The long-haul carrier is seeking to restructure debts, sell planes and find new funding after it was devastated by a Covid collapse in air travel.
Norwegian - which has spent almost a decade battling to establish itself as a cheap alternative for transatlantic travel - elected to file court proceedings in Ireland as its aircraft are held in the country.
Chief executive Jacob Schram said: “Seeking protection to reorganise under Irish law is a decision that we have taken to secure the future of Norwegian for the benefit of our employees, customers and investors.
“Our aim is to find solutions with our stakeholders that will allow us to emerge as a financially stronger and secure airline.”
Officials pumped £250m into the airline in March, in a state rescue that wiped out shareholders and required banks and aircraft leasing companies to agree to a £1.2bn debt-for-equity swap.

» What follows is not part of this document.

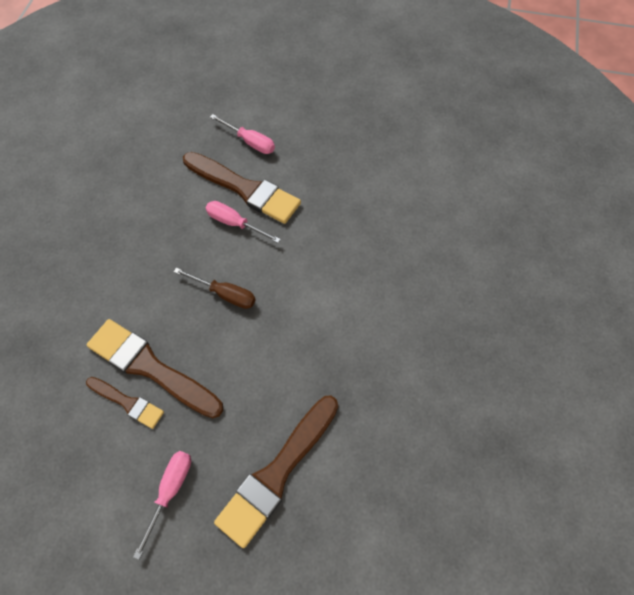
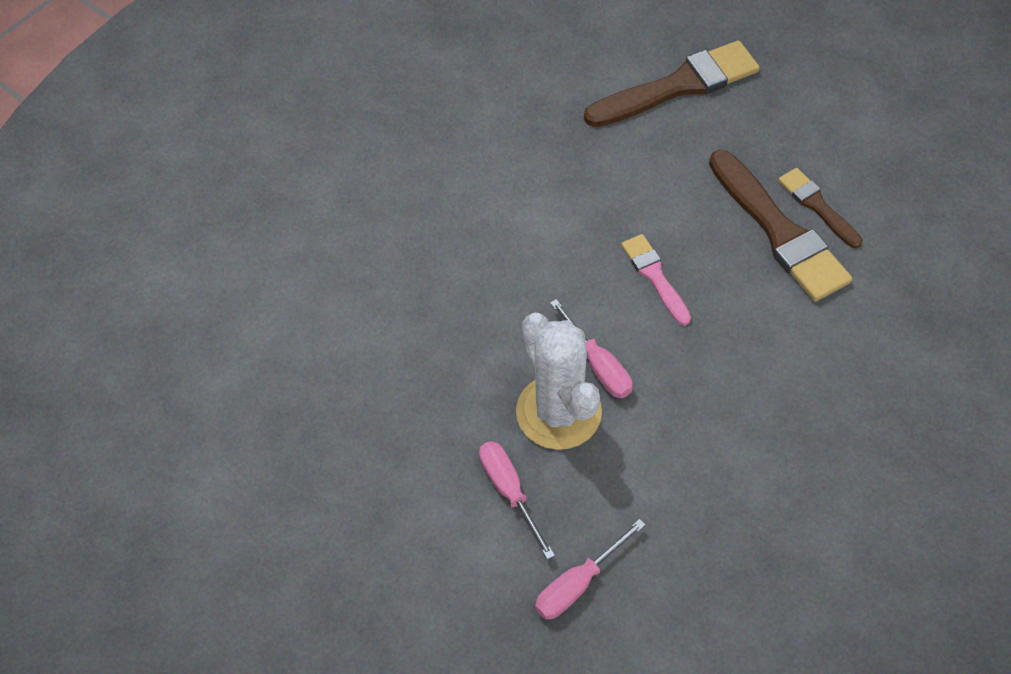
camera: 150 degrees left, 5 degrees down
(170, 491) = (794, 112): pink screwdriver -> pink screwdriver (578, 583)
(225, 294) = (655, 276): brown screwdriver -> pink brush
(244, 189) = (558, 412): brown brush -> white cactus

They then signalled in September that Norwegian could be nationalised under radical plans to rescue the airline but this failed to come off.
Norwegian will continue to trade on the Oslo stock exchange as the clock starts ticking on a court-led process called examinership.
The Irish High Court appoints an examiner for up to 100 days to oversee restructuring of a company's finances.
Mr Schram said: “Our intent is clear. We will emerge from this process as a more financially secure and competitive airline, with a new financial structure, a rightsized fleet and improved customer offering.”